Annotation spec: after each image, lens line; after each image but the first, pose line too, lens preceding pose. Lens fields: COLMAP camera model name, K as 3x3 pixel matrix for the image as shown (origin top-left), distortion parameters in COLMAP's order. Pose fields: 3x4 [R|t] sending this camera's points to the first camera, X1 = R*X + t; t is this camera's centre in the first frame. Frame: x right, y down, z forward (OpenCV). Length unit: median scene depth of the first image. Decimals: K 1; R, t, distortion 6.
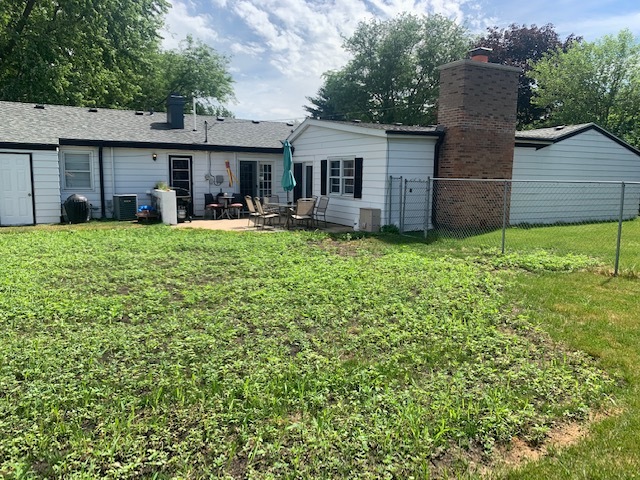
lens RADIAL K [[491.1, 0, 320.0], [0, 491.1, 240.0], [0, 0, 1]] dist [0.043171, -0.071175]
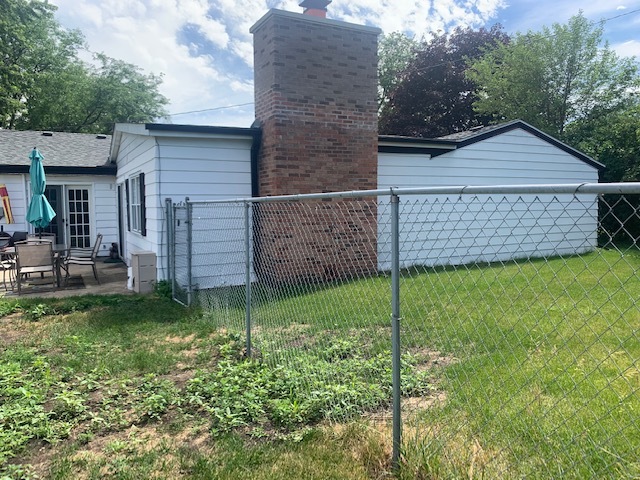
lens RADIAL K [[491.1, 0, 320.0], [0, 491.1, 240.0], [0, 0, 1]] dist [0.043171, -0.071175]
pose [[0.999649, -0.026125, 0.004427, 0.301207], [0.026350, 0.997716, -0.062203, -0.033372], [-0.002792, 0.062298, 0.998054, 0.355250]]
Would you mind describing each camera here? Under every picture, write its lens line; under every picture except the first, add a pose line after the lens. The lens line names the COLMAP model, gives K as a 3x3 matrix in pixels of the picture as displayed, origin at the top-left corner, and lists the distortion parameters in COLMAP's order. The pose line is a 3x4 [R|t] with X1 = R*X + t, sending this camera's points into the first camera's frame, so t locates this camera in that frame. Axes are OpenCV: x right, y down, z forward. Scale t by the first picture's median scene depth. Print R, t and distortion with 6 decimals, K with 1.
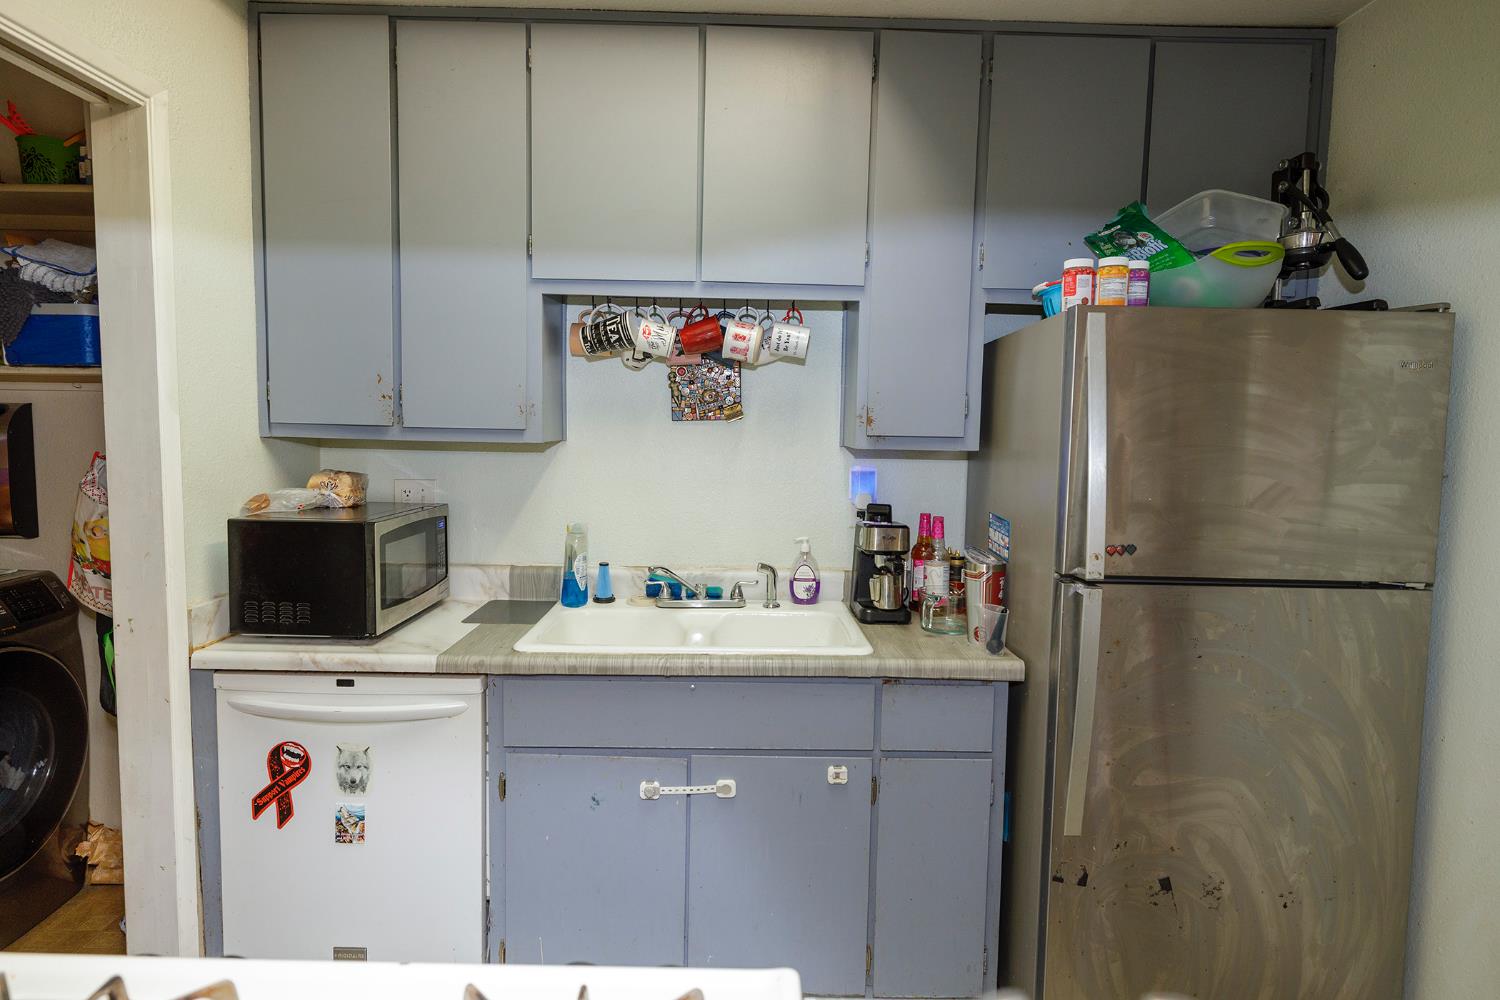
----------------------------------------
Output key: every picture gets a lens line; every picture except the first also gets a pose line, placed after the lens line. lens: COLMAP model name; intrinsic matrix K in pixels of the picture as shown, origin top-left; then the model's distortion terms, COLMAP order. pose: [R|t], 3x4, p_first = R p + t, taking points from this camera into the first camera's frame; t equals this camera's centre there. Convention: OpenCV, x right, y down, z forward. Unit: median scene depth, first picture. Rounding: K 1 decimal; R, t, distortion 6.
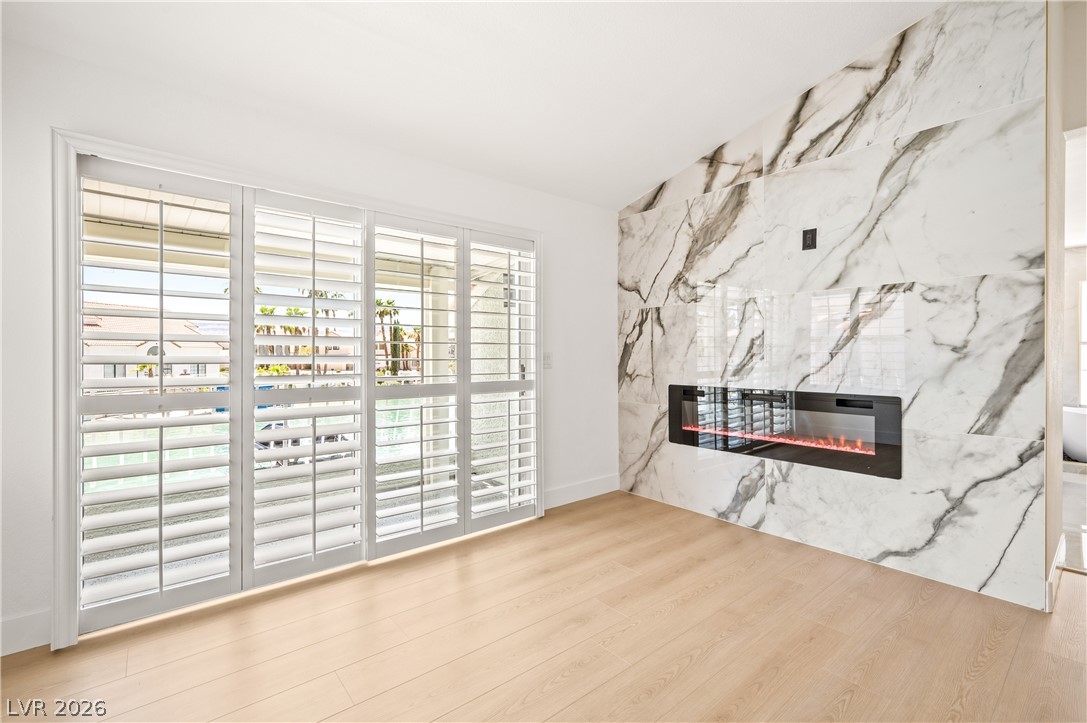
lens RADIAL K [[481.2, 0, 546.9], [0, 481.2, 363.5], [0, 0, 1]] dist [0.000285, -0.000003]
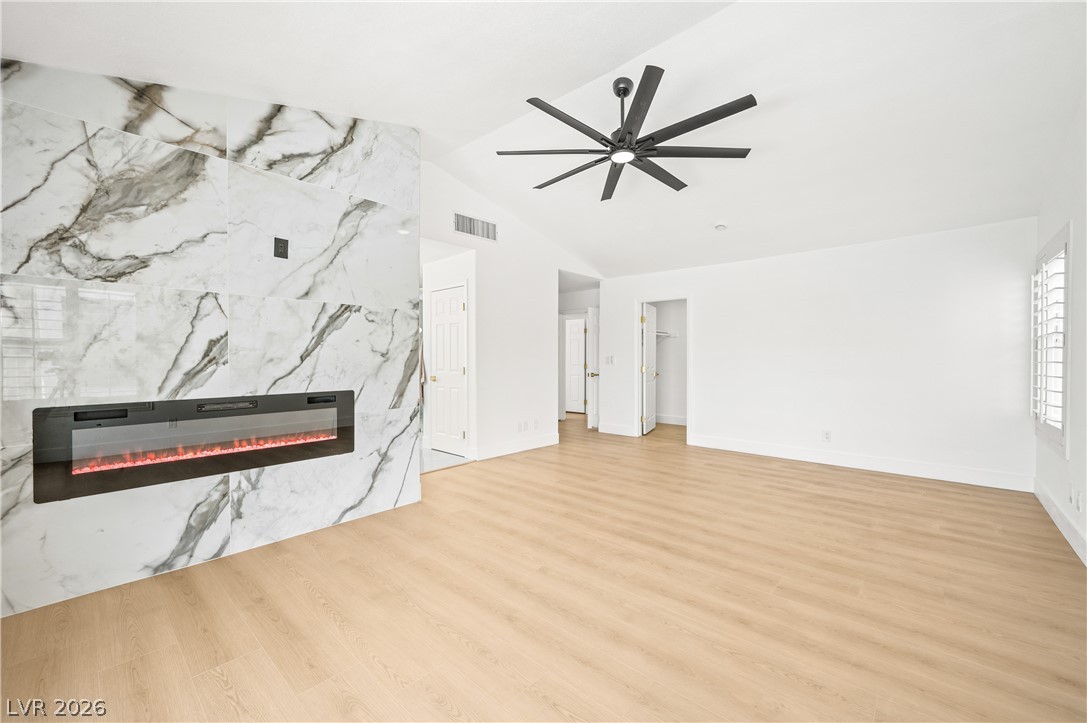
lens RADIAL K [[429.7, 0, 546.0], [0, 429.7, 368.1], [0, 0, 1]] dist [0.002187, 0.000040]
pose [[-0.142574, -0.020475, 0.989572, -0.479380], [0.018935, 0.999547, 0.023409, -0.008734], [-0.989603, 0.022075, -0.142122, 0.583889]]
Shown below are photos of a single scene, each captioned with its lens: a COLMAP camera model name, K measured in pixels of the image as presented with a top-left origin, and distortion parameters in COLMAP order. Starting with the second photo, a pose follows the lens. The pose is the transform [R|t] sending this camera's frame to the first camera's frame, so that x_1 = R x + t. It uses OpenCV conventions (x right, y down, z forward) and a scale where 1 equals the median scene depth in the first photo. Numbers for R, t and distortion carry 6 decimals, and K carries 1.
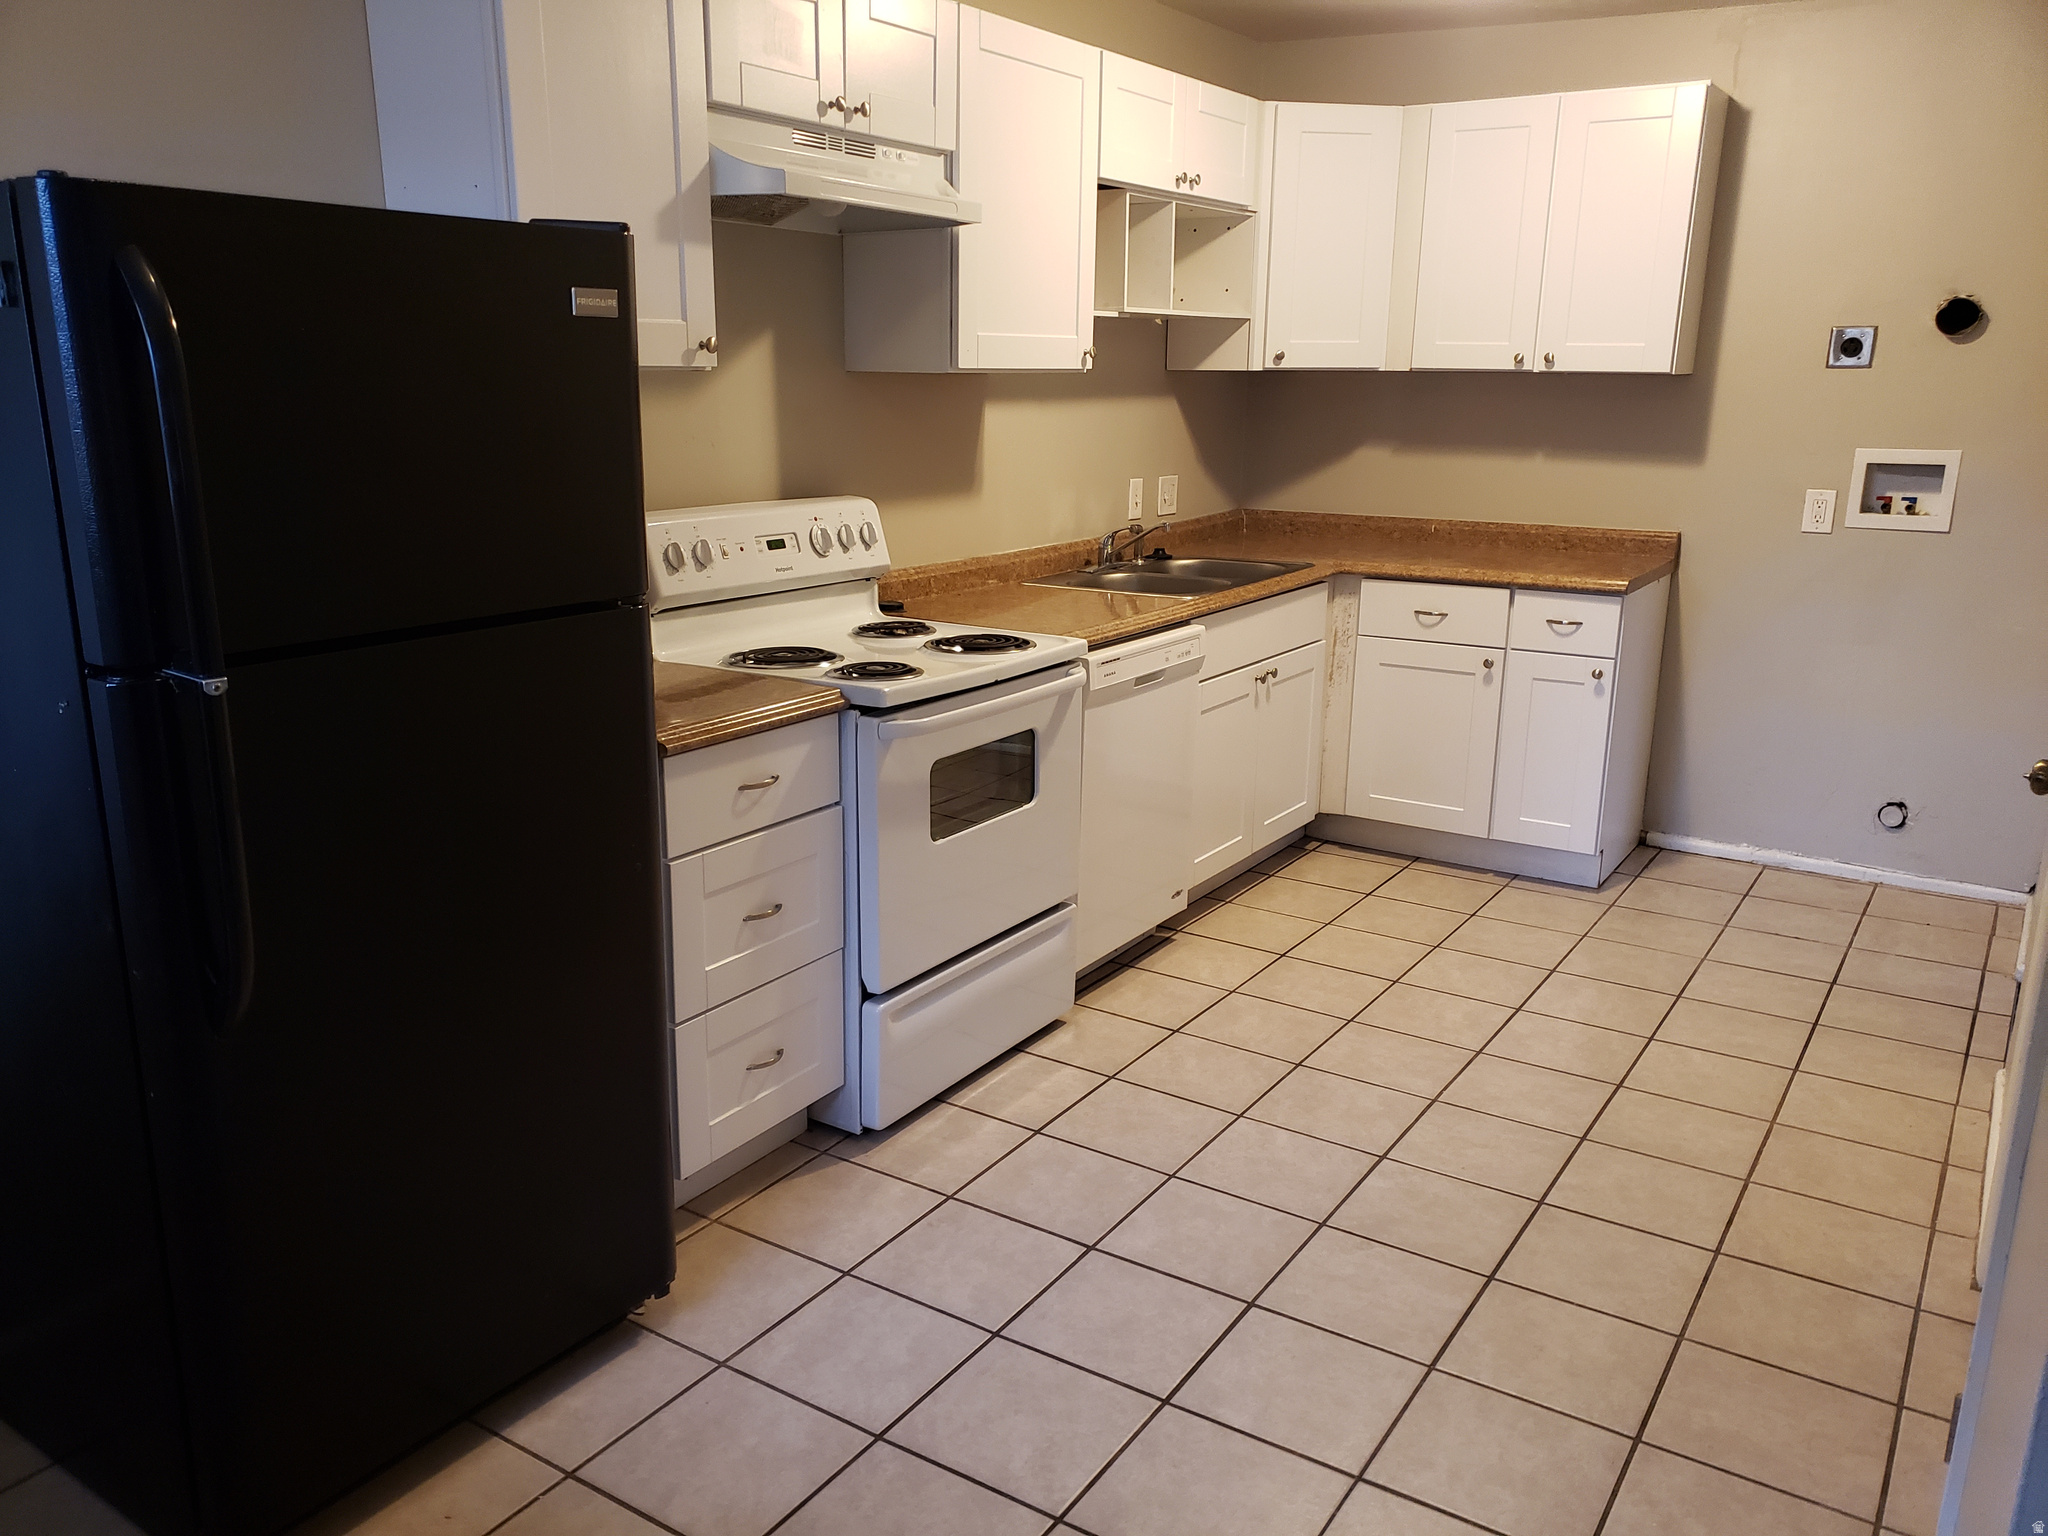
----------------------------------------
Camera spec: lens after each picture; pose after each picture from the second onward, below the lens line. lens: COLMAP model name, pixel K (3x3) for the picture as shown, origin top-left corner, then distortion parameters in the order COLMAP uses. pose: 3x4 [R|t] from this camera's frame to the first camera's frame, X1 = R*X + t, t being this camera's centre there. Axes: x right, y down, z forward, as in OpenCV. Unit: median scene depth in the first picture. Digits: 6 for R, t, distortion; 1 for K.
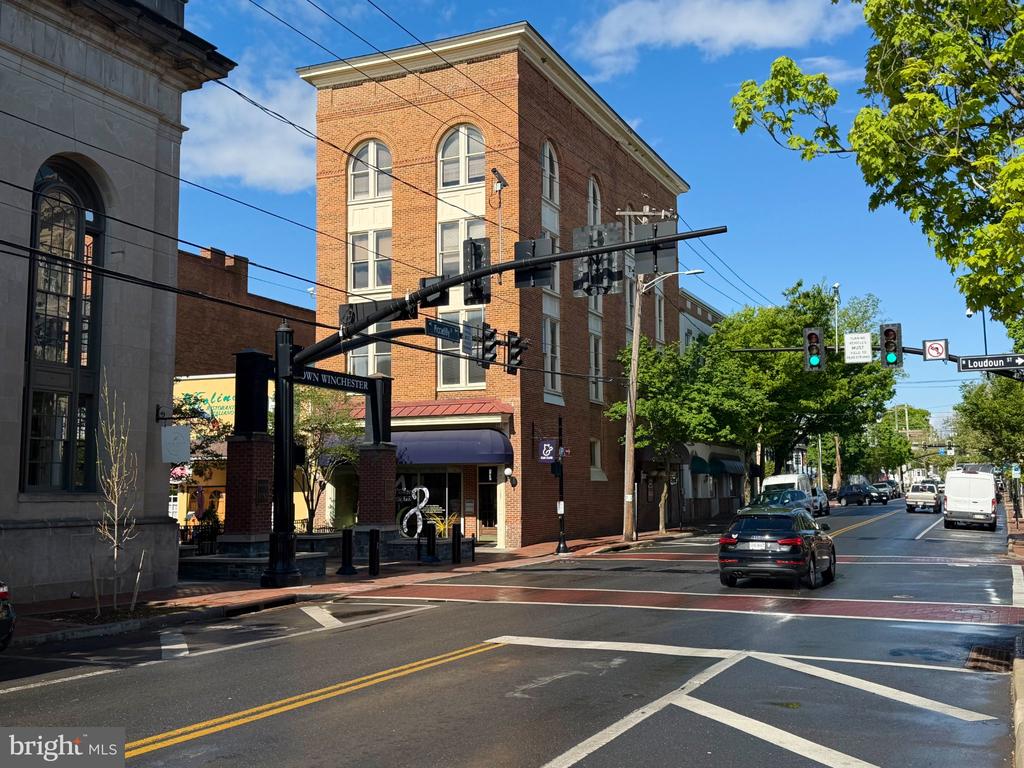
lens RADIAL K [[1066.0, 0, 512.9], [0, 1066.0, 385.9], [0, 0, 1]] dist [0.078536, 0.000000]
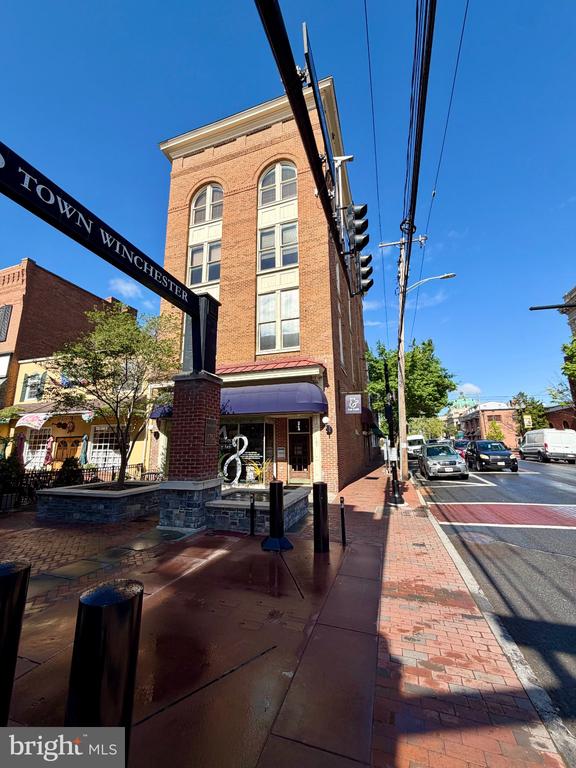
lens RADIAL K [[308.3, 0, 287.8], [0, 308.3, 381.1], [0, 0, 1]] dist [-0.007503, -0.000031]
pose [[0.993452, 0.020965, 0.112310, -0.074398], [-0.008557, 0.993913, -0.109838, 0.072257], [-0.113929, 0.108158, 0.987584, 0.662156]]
----------------------------------------
### Exercise details
Give the lines above again exactly, from the one containing "Output key: every" to the one containing "Shown below are", both included, but leave out the pictures.

### Written solution
Output key: every picture gets a lens line; every picture except the first also gets a pose line, placed after the lens line. lens: COLMAP model name; intrinsic matrix K in pixels of the picture as shown, origin top-left; then the model's distortion terms, COLMAP order. pose: [R|t], 3x4, p_first = R p + t, taking points from this camera into the first camera's frame; t equals this camera's centre there. Convention: OpenCV, x right, y down, z forward. Unit: median scene depth, first picture. Rounding: K 1 decimal; R, t, distortion 6.
lens RADIAL K [[481.2, 0, 546.9], [0, 481.2, 363.5], [0, 0, 1]] dist [0.000285, -0.000003]
lens RADIAL K [[429.7, 0, 546.0], [0, 429.7, 368.1], [0, 0, 1]] dist [0.002187, 0.000040]
pose [[-0.142574, -0.020475, 0.989572, -0.479380], [0.018935, 0.999547, 0.023409, -0.008734], [-0.989603, 0.022075, -0.142122, 0.583889]]
Shown below are photos of a single scene, each captioned with its lens: a COLMAP camera model name, K measured in pixels of the image as presented with a top-left origin, and distortion parameters in COLMAP order. Starting with the second photo, a pose follows the lens. The pose is the transform [R|t] sending this camera's frame to the first camera's frame, so that x_1 = R x + t. It uses OpenCV conventions (x right, y down, z forward) and a scale where 1 equals the median scene depth in the first photo. Numbers for R, t and distortion carry 6 decimals, and K carries 1.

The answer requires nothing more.